Published on 06 June 2013
High-dose vitamin B1 may improve fibromyalgia symptomsA regular high dose of thiamine (vitamin B1) could help to relieve the symptoms of fibromyalgia, experts have suggested.

Fibromyalgia is characterised by chronic widespread pain and fatigue and is thought to affect up to 1.76 million adults in England and Wales alone.

Researchers at Villa Immacolata and the Catholic University of Rome in Italy conducted a small study involving three women with fibromyalgia to see if their condition improved following treatment with high doses of vitamin B1.

The women - aged 37, 58 and 60 years - were recruited between June and July 2011 and were given a physical examination and standard assessments for fibromyalgia.

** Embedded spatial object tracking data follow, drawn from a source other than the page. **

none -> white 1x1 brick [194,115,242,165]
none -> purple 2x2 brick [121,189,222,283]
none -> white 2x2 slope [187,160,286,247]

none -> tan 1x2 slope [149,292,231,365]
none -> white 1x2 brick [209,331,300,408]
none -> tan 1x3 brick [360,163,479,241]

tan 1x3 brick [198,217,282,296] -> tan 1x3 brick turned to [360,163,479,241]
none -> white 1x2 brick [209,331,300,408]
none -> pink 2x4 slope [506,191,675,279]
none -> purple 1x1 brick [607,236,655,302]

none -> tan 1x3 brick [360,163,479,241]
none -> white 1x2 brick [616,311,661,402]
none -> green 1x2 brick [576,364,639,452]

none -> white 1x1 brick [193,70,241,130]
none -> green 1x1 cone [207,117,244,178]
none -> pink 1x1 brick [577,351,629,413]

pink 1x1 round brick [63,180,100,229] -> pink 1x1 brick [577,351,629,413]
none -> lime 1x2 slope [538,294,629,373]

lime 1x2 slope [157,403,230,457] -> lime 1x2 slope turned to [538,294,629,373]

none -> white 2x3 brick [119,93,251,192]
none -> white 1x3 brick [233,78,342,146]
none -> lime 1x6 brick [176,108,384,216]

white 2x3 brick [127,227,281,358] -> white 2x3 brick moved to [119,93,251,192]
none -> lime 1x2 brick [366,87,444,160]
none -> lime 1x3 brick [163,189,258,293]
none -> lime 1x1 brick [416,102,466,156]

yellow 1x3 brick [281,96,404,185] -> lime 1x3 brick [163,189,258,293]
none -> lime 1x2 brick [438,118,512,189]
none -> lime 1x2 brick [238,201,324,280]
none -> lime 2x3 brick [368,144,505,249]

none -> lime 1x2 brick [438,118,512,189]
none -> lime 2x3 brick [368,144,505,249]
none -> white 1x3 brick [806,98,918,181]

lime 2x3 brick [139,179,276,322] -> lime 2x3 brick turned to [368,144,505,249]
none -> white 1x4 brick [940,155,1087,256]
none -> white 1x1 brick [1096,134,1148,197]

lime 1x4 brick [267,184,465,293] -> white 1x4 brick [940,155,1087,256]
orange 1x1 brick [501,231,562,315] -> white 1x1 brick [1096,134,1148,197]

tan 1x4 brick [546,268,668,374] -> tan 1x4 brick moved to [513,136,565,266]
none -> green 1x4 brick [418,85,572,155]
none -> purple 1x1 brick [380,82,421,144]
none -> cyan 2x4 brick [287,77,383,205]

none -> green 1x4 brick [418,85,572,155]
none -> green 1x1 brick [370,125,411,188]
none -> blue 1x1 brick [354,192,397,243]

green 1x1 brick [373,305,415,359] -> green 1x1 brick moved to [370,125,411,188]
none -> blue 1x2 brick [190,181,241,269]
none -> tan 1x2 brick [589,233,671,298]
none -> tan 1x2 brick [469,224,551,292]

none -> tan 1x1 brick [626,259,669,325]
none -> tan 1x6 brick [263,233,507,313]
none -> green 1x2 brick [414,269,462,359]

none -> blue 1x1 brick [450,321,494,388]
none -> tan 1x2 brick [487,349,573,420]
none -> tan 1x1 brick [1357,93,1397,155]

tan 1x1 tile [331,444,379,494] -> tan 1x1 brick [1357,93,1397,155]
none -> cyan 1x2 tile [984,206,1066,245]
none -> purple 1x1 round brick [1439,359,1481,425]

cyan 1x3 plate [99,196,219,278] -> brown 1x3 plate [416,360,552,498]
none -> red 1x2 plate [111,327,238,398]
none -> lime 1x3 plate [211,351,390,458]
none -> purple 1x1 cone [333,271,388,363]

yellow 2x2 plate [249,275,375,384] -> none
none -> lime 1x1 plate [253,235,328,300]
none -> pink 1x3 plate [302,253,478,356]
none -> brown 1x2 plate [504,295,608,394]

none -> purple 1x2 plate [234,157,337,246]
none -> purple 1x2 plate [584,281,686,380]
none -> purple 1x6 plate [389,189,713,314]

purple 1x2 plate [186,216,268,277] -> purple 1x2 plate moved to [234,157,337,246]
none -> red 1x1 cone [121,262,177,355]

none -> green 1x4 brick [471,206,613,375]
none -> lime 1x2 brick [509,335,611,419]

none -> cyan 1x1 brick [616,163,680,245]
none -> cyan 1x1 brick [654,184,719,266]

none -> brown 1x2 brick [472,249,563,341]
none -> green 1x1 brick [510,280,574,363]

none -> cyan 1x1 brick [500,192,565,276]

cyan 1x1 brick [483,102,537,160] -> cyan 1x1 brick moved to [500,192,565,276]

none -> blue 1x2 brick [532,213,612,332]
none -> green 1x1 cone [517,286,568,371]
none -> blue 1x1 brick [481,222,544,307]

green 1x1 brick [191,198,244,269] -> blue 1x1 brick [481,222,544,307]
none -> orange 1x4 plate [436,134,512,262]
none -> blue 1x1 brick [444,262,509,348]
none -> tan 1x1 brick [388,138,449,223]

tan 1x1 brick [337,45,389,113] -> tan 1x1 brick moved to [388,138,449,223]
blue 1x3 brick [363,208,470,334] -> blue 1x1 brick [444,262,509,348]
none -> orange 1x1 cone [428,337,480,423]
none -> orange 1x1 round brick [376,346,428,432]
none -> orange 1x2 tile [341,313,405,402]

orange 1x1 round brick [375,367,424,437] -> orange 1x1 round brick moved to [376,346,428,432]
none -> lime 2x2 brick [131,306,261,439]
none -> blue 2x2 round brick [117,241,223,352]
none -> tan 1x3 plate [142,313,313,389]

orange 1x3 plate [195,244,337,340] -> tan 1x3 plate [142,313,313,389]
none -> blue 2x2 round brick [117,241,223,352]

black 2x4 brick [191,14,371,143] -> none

They were then started on 600-1,800mg per day of oral vitamin B1 and the researchers contacted them regularly to evaluate their condition.

Publishing their preliminary observations in the journal BMJ Case Reports, the study authors revealed that improvements were seen among the three patients within just a few days of commencing vitamin treatment.

Patient one recorded a 71.3 per cent decrease in fatigue severity and an 80 per cent decline in chronic widespread pain.

In patient two, the corresponding improvements were 37 per cent for fatigue and 50 per cent for pain, and patient three recorded 60.7 per cent and 60 per cent improvements, respectively.

Treatment has been ongoing since the study began and there has been no sign of any decrease in efficacy.

The study authors wrote that the response to vitamin B1 had been "favourable", with no side-effects observed.

They suggested: "Chronic widespread pain in a patient with fibromyalgia is not a symptom of a classic thiamine deficiency; rather it may be because, within spinal and upper-spinal circuits that control sensory inputs, a more severe focal disruption of the transport-metabolism of thiamine exists that produces this irritative symptom."

While the researchers conceded that further studies are needed to confirm their observations, they concluded: "We strongly believe that our observations represent an important contribution to the relief of many patients."

A spokesman for Arthritis Research UK expressed scepticism about the research, saying that it was impossible to draw conclusions based on a study with three participating patients.